On Tue, Mar 02, 2004 at 03:46:37PM +0000, John Haxby wrote:
Christopher Ness wrote:
It's not clear to me why you would want to do this when configuring ntpd is so easy -- just run redhat-config-date and check "enable network time protocol".
Won't this stall the machine on boot if a network connection is not available? Don't be scared of cron. It is quite helpful, and if you have an application that requires all your machines to be somewhat close in time then is "enable network time protocol" good enough?
No. ntpd just attempts to run anyway. The initial ntpdate tends to stall for a few seconds if the network connection isn't there, and if that's too much then it's OK to just remove or empty the step-tickers file.
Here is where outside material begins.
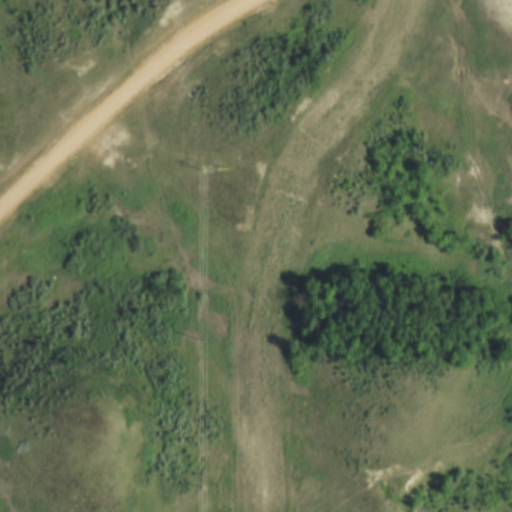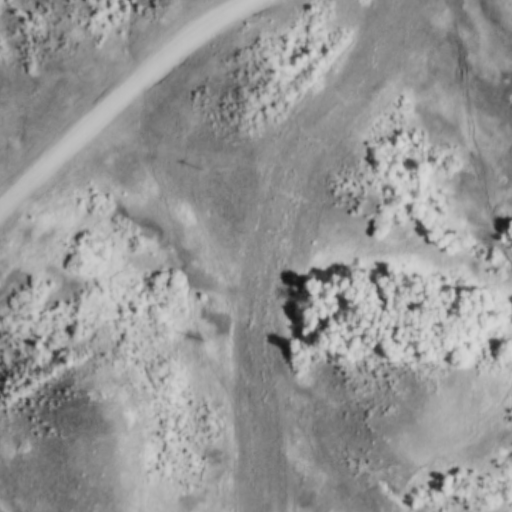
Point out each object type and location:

I agree with Tom that everyone should randomize their network accesses though.
Thanks... (this little trick does help on real networks).
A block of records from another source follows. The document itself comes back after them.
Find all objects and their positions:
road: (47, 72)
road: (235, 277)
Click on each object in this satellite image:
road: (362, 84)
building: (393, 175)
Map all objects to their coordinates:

This is why ntp was created in the first place, well, one of the reasons.
...
If you want time synchronization on a dial-up connection (where you aren't connected all the time), then there are ntp alternatives that do a good job for that: chrony (http://chrony.sunsite.dk/) for example. Just having npdate change the clock periodically isn't all that good -- note that ntp (and chrony, I expect) use adjtime(2) to speed up or slow down time to keep the clock adjusted.
Some may have missed the announcement of changes to "ntpdate". "ntpdate" will no longer do the fast update that it once did. See the 'ntp' home pages and read the discussion.
Because of this change to ntpdate people with volatile connectivity may need to revisit how the local clock is checked and set at boot/ network connect time.
As the time on individual machines improves the need to randomize timed connections will need minor random delays with resolutions less than a minute. Today lots can be done in 60 seconds, no need to gang up on the first second of 60 ;-)
When local clocks were sort of sloppy this hardly mattered but the quality of time that ntp can distribute absolutely changes the rules for pileups due to simple cron tasks.